I remember quitting and finding out that my boss knew about everything and I had no idea she knew and that everyone knew. I sat in her office and wanted to die, actually fucking die, as she looked at me like I had broken everything and should be ashamed of myself. And I wanted to scream, it was him! It was him! His hand, my thigh! Willy Wonka! Bringing me out to his backyard to look at the stars and putting his arms around me from behind and coming inches from kissing me and me turning my face away and going back inside and taking a shot of whiskey! It was him! Then she yelled at me, “You were at the Christmas party texting all night. What the FUCK is wrong with you!” I left that day and never looked back and drove to San Francisco a few days later with her “FUCK!” pounding away at my ears.

I remember his eyes on my eyes and how I wish I had looked away, how I wish he hadn’t looked into me, how I wish I’d have let my eyes and my shoulders and my thighs and my hands be seen and touched by someone—anyone—else.
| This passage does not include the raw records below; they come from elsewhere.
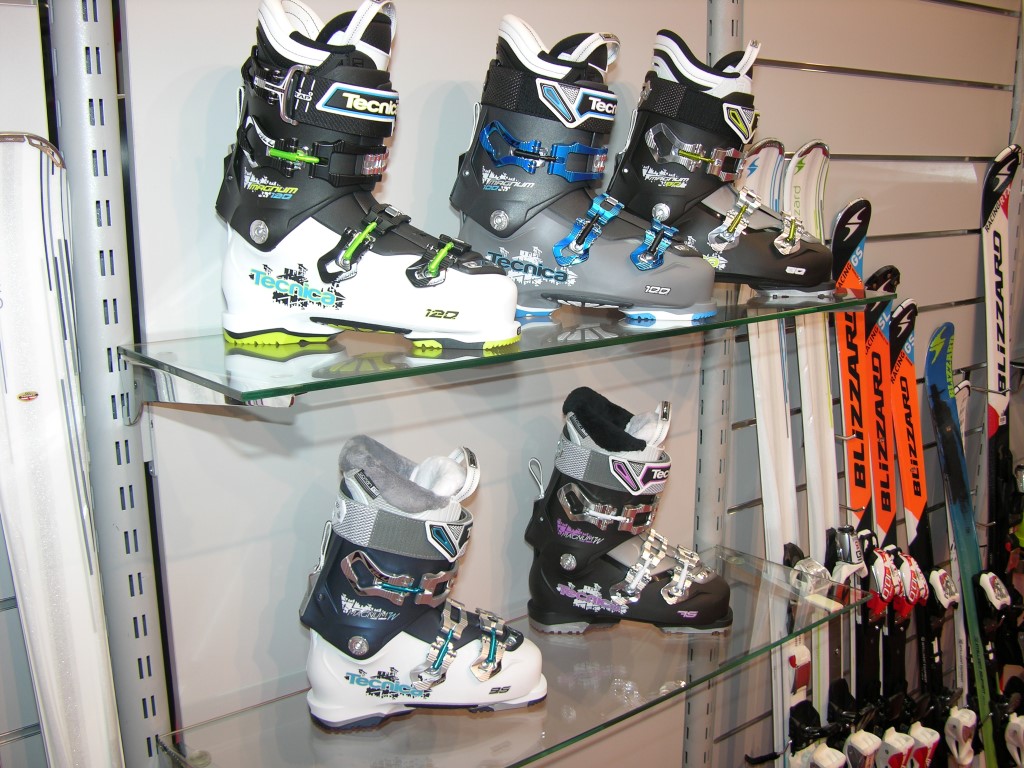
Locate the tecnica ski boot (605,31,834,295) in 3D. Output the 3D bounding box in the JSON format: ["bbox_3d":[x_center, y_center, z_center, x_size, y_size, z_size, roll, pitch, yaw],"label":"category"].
[{"bbox_3d":[0.280,-0.287,1.358,0.320,0.346,0.119,0,13,0],"label":"tecnica ski boot"}]

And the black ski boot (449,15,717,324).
[{"bbox_3d":[0.082,-0.252,1.199,0.321,0.346,0.119,2,13,9],"label":"black ski boot"}]

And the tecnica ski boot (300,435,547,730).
[{"bbox_3d":[-0.099,0.219,1.185,0.291,0.342,0.108,-3,13,-14],"label":"tecnica ski boot"}]

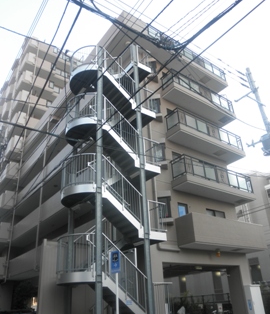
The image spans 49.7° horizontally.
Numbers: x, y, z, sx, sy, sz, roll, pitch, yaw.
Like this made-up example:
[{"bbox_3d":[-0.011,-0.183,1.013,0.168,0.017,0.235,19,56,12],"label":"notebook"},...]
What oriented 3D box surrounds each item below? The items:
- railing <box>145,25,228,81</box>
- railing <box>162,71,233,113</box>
[{"bbox_3d":[3.388,-6.468,19.677,7.201,0.877,1.112,16,-33,-33],"label":"railing"},{"bbox_3d":[4.138,-3.815,18.882,5.590,1.020,1.193,16,-33,-33],"label":"railing"}]

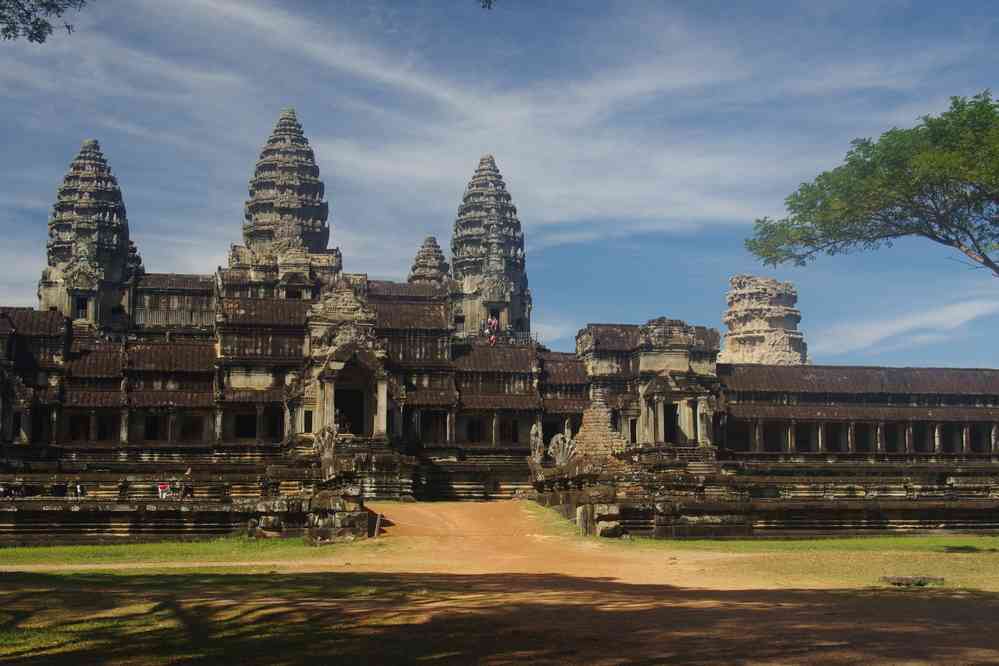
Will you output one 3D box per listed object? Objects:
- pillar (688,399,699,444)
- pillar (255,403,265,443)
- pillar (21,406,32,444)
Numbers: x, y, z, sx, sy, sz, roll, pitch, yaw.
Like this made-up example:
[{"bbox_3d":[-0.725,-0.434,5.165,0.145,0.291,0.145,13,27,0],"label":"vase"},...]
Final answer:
[{"bbox_3d":[14.865,6.796,104.181,0.700,3.560,0.700,1,-8,-12],"label":"pillar"},{"bbox_3d":[-15.532,5.869,88.173,0.520,2.715,0.520,1,-8,-11],"label":"pillar"},{"bbox_3d":[-27.847,5.446,80.045,0.580,2.228,0.580,1,-8,-11],"label":"pillar"}]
I didn’t even kiss him. There were only memories. Regrets. Spilled wine on a steak. Soft legs on soft legs. Sexts with other men. Moments of decency. Mine, not his. And the blame. The energy of their blame on me.

And, I remember declaring that day that I would never again fall in love with the illusion of a man. I would never let myself be spellbound by the falsity of someone’s connection. And, I told myself that, if I were to be loved, that person shall make it known and I shall make it known to them and everyone else—every brokenhearted man who wants his fix on my thigh—can go find themselves in other beds. And, I thought that’s a declaration I’d love to keep. Yet, I didn’t. I haven’t. And, so it goes.